KALIHIWAI — Krista Ruchaber went to the Kauai Food Forest Saturday morning to gather medicinal plants, and she ended up harvesting rollinia from a tree laden with the fruit. “The market is happening in Kilauea,” she said as a five-gallon
KALIHIWAI — Krista Ruchaber went to the Kauai Food Forest Saturday morning to gather medicinal plants, and she ended up harvesting rollinia from a tree laden with the fruit.
“The market is happening in Kilauea,” she said as a five-gallon bucket was filled with the fruit, which resembles a soursop or a cherimoya.
The fruit isn’t common on the island, said Paul Massey, who helped start the Kauai Food Forest, but encountering rare plants is a frequent occurrence in the forest.
Rollinia is one of more than a hundred different kinds of plants scattered strategically throughout an acre and a half just north of Kilauea town, leased to Malama Kauai in 2009 from Bill and Joan Porter.
It’s a permaculture-centered agriculture operation where people in the community can learn the ways plants coexist, how to create an abundant forest ecosystem, and where people can dig their fingers into the dirt themselves.
The idea for the Kauai Food Forest was developed by students in a permaculture design course taught by Massey and a production team. Seven months after the April 2009 permaculture class, Malama Kauai signed the lease.

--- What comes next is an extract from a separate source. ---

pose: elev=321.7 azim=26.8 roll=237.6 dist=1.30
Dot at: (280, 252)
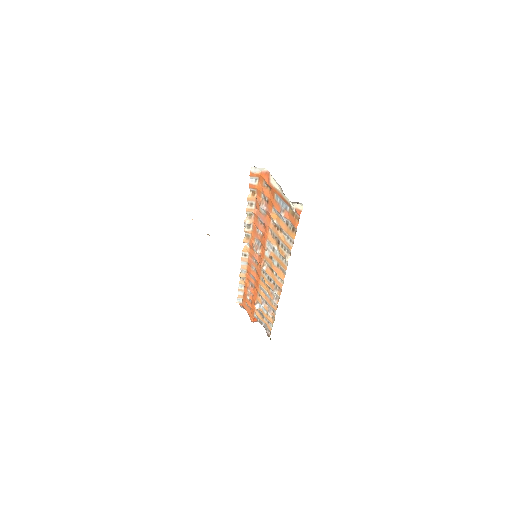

The land was a bare field that had been home to guava trees for 35 years before it was cleared. As soon as they had the lease signed, people from Regenerations Botanical Garden, Permaculture Kauai, Malama Kauai and other volunteers covered the land with cardboard sheet mulch.
“Everybody huied up in the beginning and then the people who were crazy about plants were coming,” Massey said.
The idea of the food forest’s varied plants is to provide a never-ending flow of food from the land. Fruit trees usually take anywhere from three to 12 years to bear, so volunteers at Kauai Food Forest have planted other things around them.
Permaculture also adds human presence into the equation.
“In general, it’s trying to build a system and provide a perfect environment for humans to live in cooperation with nature,” Massey said. “In a fully fledged permaculture design, humans are living in the landscape.”
People can’t live in the Kauai Food Forest, but community members can take a page from the Food Forest’s book and give it a try at home. Massey said he had a few ideas on how to get started — like repurposing waste around the home and composting.
Every plant in the Food Forest has a job, like the comfrey that keeps weeds at bay and provides nutrients when its leaves are used for mulch, and the nitrogen-fixing plants that are balancing the soil.
And the land is fertile. Food Forest volunteer Rob Cruz said they have trouble figuring out what to do with all the bananas they are growing.
Within the bounty, experiments are taking form. Cruz is tinkering with different types of turmeric, for instance, and just secured a batch of white turmeric from the Big Island to try.
“We’re excited about this way (of growing food), and it may be a better choice than other models,” Massey said. “It’s up to us to demonstrate it.”
And there’s room at the Kauai Food Forest for more hands on deck. Massey said the group is open to the public and hoping for more volunteers.
It’s a good way to learn how to grow your own food, Cruz said.
“It’s a seed bank out here,” Cruz said. “Come out and learn, copy us and create that for yourself.”
The group meets Saturdays at 8:30 a.m. for work days in the Kauai Food Forest. This Saturday the Food Forest will have 20 different types of taro starts available during the day.